Problem: Lay out the lines from the line with "An outcropping of living" up to and including the line with "[264, 247, 322, 293]" as a two-column CSV headed phrase and box, with one row for each line and its answer. Put each value in a single quoted field, with any line breaks turned into spaces.

Data entries:
= Beginning of Section =
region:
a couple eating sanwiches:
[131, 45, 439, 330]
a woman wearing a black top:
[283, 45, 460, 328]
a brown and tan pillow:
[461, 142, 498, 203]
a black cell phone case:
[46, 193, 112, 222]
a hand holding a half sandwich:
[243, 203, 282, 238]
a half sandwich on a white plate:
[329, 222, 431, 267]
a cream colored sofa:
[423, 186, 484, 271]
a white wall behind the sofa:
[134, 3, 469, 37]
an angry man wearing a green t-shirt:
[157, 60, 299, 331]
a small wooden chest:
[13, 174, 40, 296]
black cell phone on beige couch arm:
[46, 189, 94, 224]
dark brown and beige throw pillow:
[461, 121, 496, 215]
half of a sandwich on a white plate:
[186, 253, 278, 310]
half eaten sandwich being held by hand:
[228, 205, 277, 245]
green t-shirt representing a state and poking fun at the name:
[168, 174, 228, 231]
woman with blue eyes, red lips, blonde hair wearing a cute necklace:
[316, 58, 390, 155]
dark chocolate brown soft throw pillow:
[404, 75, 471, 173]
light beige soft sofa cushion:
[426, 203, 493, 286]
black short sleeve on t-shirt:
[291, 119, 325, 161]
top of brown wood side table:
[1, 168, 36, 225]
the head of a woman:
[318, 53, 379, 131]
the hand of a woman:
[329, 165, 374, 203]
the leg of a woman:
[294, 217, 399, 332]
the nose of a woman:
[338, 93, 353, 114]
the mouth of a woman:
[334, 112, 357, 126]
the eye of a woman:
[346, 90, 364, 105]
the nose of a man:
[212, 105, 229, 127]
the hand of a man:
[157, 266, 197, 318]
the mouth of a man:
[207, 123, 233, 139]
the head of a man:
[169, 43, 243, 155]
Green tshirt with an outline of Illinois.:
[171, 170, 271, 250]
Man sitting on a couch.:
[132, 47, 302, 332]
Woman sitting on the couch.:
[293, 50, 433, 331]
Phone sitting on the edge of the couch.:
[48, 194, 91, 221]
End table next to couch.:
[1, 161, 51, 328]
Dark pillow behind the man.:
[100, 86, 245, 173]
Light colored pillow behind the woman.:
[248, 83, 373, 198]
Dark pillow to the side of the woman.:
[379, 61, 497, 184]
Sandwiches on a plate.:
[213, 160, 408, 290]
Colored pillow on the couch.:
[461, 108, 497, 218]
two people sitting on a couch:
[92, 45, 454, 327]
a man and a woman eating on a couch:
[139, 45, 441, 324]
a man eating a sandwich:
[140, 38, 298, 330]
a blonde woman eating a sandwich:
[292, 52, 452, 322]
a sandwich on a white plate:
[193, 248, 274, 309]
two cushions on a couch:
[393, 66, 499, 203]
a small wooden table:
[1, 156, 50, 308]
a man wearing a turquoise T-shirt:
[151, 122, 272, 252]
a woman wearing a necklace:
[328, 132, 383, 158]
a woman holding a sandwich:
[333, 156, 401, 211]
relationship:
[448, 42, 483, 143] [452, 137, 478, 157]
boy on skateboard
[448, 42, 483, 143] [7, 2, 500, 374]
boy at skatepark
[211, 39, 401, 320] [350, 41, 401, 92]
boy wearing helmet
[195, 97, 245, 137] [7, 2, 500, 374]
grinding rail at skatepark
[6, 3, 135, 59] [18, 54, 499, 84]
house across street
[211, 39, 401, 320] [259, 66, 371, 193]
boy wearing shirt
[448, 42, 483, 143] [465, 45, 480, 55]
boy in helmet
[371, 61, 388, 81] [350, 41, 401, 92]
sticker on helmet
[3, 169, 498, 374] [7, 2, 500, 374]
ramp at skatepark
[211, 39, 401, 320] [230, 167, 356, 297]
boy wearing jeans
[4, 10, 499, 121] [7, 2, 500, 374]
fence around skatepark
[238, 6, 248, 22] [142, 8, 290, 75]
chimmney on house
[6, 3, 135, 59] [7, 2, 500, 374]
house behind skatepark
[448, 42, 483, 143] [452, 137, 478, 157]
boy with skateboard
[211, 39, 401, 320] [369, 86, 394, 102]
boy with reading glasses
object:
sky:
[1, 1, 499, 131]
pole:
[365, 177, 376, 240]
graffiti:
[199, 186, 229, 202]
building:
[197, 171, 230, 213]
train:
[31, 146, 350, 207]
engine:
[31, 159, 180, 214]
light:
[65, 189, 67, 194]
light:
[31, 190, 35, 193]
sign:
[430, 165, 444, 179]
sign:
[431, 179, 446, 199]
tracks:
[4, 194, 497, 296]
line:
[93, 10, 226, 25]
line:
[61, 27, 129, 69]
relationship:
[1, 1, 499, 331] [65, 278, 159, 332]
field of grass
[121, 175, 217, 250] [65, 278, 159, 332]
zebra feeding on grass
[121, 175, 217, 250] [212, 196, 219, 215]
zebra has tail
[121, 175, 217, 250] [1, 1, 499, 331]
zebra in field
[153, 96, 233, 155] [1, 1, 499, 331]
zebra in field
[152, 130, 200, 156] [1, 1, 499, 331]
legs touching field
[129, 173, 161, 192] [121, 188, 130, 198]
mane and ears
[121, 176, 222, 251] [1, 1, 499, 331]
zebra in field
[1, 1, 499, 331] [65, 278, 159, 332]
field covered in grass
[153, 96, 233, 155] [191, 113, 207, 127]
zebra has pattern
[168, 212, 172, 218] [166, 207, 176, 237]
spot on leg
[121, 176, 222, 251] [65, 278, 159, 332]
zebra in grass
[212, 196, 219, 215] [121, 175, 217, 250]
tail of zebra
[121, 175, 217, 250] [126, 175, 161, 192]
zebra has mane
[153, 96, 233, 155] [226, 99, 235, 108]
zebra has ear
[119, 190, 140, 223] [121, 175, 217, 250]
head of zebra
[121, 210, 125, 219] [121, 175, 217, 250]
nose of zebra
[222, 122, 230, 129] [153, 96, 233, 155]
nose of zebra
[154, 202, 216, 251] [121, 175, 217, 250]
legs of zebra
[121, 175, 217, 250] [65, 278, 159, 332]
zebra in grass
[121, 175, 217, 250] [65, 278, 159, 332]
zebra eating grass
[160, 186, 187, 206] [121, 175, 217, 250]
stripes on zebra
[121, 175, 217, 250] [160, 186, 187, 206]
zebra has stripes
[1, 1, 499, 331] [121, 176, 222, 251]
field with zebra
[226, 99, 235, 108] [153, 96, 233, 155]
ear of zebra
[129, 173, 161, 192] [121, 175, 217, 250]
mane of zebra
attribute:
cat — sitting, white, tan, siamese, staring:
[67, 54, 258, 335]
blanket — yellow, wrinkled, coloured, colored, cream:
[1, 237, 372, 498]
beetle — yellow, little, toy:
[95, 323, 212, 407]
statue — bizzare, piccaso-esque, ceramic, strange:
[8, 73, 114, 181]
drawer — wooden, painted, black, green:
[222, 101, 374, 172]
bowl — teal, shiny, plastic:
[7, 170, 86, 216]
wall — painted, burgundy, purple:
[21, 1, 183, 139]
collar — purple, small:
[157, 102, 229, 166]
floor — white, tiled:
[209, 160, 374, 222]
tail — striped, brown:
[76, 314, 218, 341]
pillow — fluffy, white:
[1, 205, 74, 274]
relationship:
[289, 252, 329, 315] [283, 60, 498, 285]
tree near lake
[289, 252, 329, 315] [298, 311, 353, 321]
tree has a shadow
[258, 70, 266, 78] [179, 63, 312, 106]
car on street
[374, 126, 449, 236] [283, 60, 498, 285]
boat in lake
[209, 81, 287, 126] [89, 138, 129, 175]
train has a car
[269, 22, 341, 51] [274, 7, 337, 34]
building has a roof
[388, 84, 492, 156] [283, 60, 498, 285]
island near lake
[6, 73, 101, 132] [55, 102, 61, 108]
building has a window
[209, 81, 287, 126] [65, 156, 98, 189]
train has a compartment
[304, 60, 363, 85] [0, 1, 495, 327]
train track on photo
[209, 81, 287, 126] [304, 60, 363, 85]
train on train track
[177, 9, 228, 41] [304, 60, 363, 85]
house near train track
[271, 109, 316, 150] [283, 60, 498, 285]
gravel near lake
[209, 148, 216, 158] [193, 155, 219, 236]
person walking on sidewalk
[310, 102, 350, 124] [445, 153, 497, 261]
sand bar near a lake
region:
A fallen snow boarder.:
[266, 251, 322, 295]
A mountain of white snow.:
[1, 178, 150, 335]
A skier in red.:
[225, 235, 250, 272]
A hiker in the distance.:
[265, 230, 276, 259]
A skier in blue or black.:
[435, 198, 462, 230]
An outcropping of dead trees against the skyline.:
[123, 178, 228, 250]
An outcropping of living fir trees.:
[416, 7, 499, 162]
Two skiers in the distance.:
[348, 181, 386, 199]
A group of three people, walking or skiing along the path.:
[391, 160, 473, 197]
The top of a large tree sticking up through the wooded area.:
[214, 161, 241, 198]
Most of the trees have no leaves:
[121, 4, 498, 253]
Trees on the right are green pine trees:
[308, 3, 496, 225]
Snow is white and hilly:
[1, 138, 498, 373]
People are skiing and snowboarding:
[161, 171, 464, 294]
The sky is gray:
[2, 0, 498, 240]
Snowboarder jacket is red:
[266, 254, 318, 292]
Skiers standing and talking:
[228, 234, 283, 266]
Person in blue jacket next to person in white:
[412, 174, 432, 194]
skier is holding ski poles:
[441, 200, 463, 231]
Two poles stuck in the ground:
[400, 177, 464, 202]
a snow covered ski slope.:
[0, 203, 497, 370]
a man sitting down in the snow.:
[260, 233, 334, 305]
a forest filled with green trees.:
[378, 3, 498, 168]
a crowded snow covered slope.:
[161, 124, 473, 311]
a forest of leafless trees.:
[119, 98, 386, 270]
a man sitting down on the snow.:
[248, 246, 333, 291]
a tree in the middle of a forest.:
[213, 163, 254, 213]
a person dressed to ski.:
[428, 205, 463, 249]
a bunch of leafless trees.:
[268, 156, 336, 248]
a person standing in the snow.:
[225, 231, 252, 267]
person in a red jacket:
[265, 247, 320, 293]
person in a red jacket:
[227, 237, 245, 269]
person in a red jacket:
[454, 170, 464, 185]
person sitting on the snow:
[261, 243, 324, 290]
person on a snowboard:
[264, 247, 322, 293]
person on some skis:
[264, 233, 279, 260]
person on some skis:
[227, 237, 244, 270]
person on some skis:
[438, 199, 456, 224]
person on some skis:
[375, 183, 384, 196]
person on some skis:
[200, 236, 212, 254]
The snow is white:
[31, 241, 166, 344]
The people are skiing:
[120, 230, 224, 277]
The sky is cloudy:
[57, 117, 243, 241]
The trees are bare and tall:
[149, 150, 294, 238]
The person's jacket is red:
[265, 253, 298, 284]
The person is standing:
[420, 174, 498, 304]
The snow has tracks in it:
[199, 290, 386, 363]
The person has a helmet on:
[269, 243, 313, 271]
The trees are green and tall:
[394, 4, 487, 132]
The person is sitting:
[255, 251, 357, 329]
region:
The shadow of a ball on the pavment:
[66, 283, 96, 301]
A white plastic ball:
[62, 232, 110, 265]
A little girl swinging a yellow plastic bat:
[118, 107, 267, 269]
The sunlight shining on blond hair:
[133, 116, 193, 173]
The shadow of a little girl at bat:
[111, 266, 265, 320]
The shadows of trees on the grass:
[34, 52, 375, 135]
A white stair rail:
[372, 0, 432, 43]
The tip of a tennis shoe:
= End of Section =
Expected output:
phrase,box
"An outcropping of living fir trees.:","[416, 7, 499, 162]"
"Two skiers in the distance.:","[348, 181, 386, 199]"
"A group of three people, walking or skiing along the path.:","[391, 160, 473, 197]"
"The top of a large tree sticking up through the wooded area.:","[214, 161, 241, 198]"
"Most of the trees have no leaves:","[121, 4, 498, 253]"
"Trees on the right are green pine trees:","[308, 3, 496, 225]"
"Snow is white and hilly:","[1, 138, 498, 373]"
"People are skiing and snowboarding:","[161, 171, 464, 294]"
"The sky is gray:","[2, 0, 498, 240]"
"Snowboarder jacket is red:","[266, 254, 318, 292]"
"Skiers standing and talking:","[228, 234, 283, 266]"
"Person in blue jacket next to person in white:","[412, 174, 432, 194]"
"skier is holding ski poles:","[441, 200, 463, 231]"
"Two poles stuck in the ground:","[400, 177, 464, 202]"
"a snow covered ski slope.:","[0, 203, 497, 370]"
"a man sitting down in the snow.:","[260, 233, 334, 305]"
"a forest filled with green trees.:","[378, 3, 498, 168]"
"a crowded snow covered slope.:","[161, 124, 473, 311]"
"a forest of leafless trees.:","[119, 98, 386, 270]"
"a man sitting down on the snow.:","[248, 246, 333, 291]"
"a tree in the middle of a forest.:","[213, 163, 254, 213]"
"a person dressed to ski.:","[428, 205, 463, 249]"
"a bunch of leafless trees.:","[268, 156, 336, 248]"
"a person standing in the snow.:","[225, 231, 252, 267]"
"person in a red jacket:","[265, 247, 320, 293]"
"person in a red jacket:","[227, 237, 245, 269]"
"person in a red jacket:","[454, 170, 464, 185]"
"person sitting on the snow:","[261, 243, 324, 290]"
"person on a snowboard:","[264, 247, 322, 293]"